- **Exercise instructions**
Report each line of the data that contains the string "ssas".

- **Given entries**

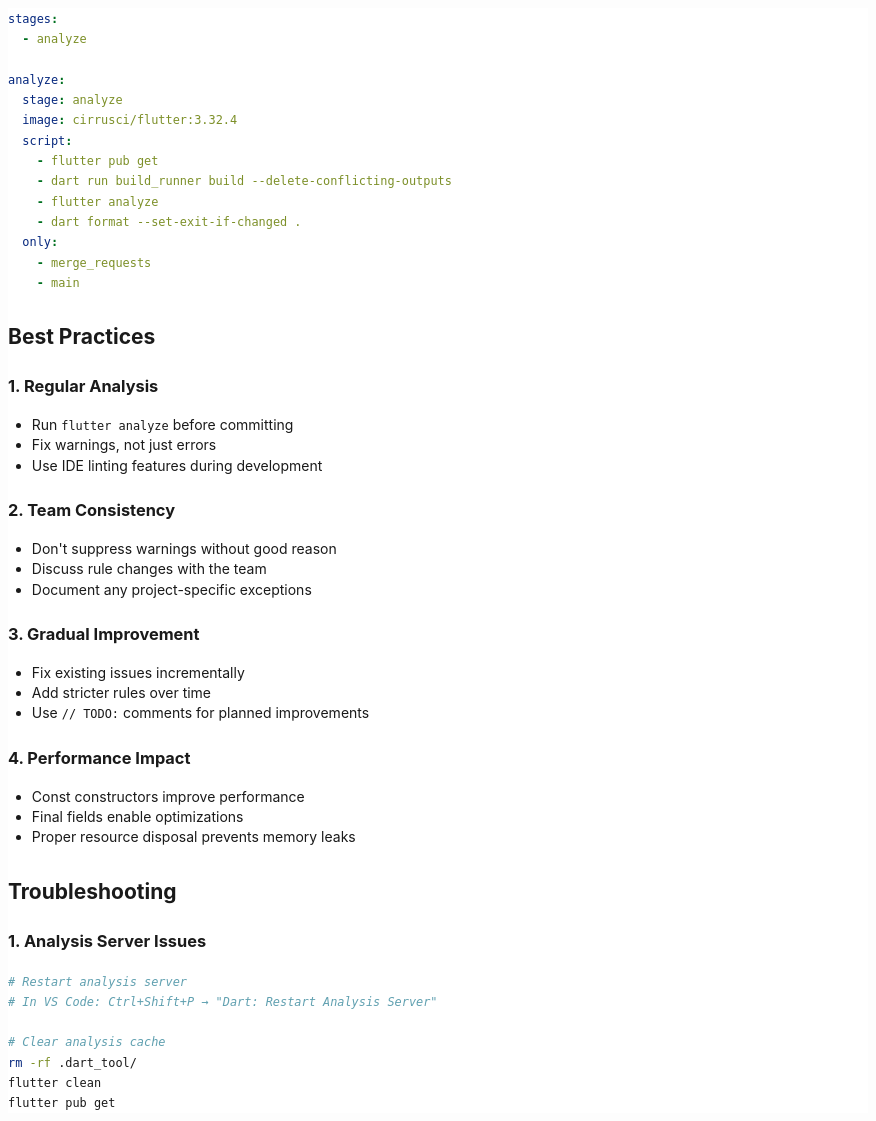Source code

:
 ```yaml
stages:
  - analyze

analyze:
  stage: analyze
  image: cirrusci/flutter:3.32.4
  script:
    - flutter pub get
    - dart run build_runner build --delete-conflicting-outputs
    - flutter analyze
    - dart format --set-exit-if-changed .
  only:
    - merge_requests
    - main
```

## Best Practices

### 1. Regular Analysis
- Run `flutter analyze` before committing
- Fix warnings, not just errors
- Use IDE linting features during development

### 2. Team Consistency
- Don't suppress warnings without good reason
- Discuss rule changes with the team
- Document any project-specific exceptions

### 3. Gradual Improvement
- Fix existing issues incrementally
- Add stricter rules over time
- Use `// TODO:` comments for planned improvements

### 4. Performance Impact
- Const constructors improve performance
- Final fields enable optimizations
- Proper resource disposal prevents memory leaks

## Troubleshooting

### 1. Analysis Server Issues

```bash
# Restart analysis server
# In VS Code: Ctrl+Shift+P → "Dart: Restart Analysis Server"

# Clear analysis cache
rm -rf .dart_tool/
flutter clean
flutter pub get
```
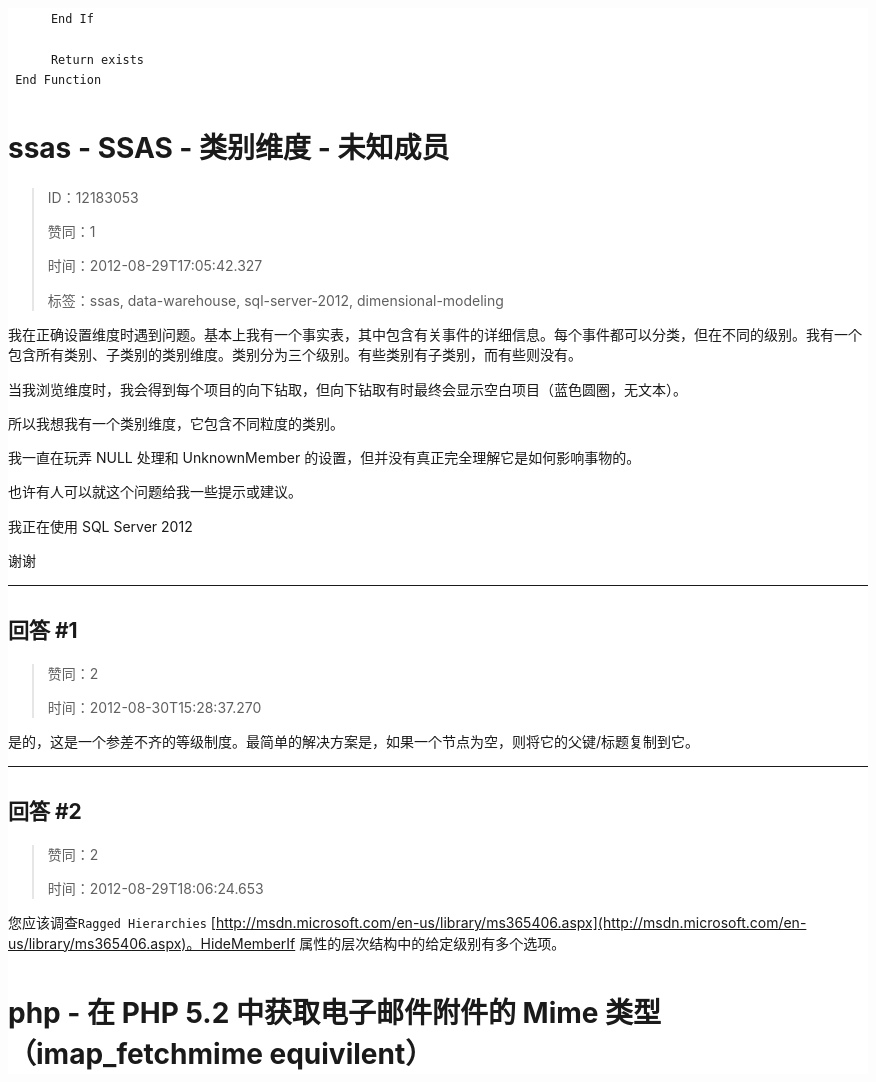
 ```
      End If

      Return exists
 End Function 
```

# ssas - SSAS - 类别维度 - 未知成员

> ID：12183053
> 
> 赞同：1
> 
> 时间：2012-08-29T17:05:42.327
> 
> 标签：ssas, data-warehouse, sql-server-2012, dimensional-modeling

我在正确设置维度时遇到问题。基本上我有一个事实表，其中包含有关事件的详细信息。每个事件都可以分类，但在不同的级别。我有一个包含所有类别、子类别的类别维度。类别分为三个级别。有些类别有子类别，而有些则没有。

当我浏览维度时，我会得到每个项目的向下钻取，但向下钻取有时最终会显示空白项目（蓝色圆圈，无文本）。

所以我想我有一个类别维度，它包含不同粒度的类别。

我一直在玩弄 NULL 处理和 UnknownMember 的设置，但并没有真正完全理解它是如何影响事物的。

也许有人可以就这个问题给我一些提示或建议。

我正在使用 SQL Server 2012

谢谢

* * *

## 回答 #1

> 赞同：2
> 
> 时间：2012-08-30T15:28:37.270

是的，这是一个参差不齐的等级制度。最简单的解决方案是，如果一个节点为空，则将它的父键/标题复制到它。

* * *

## 回答 #2

> 赞同：2
> 
> 时间：2012-08-29T18:06:24.653

您应该调查`Ragged Hierarchies` [http://msdn.microsoft.com/en-us/library/ms365406.aspx](http://msdn.microsoft.com/en-us/library/ms365406.aspx)。HideMemberIf 属性的层次结构中的给定级别有多个选项。

# php - 在 PHP 5.2 中获取电子邮件附件的 Mime 类型（imap_fetchmime equivilent）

- **Response**
# ssas - SSAS - 类别维度 - 未知成员
> 标签：ssas, data-warehouse, sql-server-2012, dimensional-modeling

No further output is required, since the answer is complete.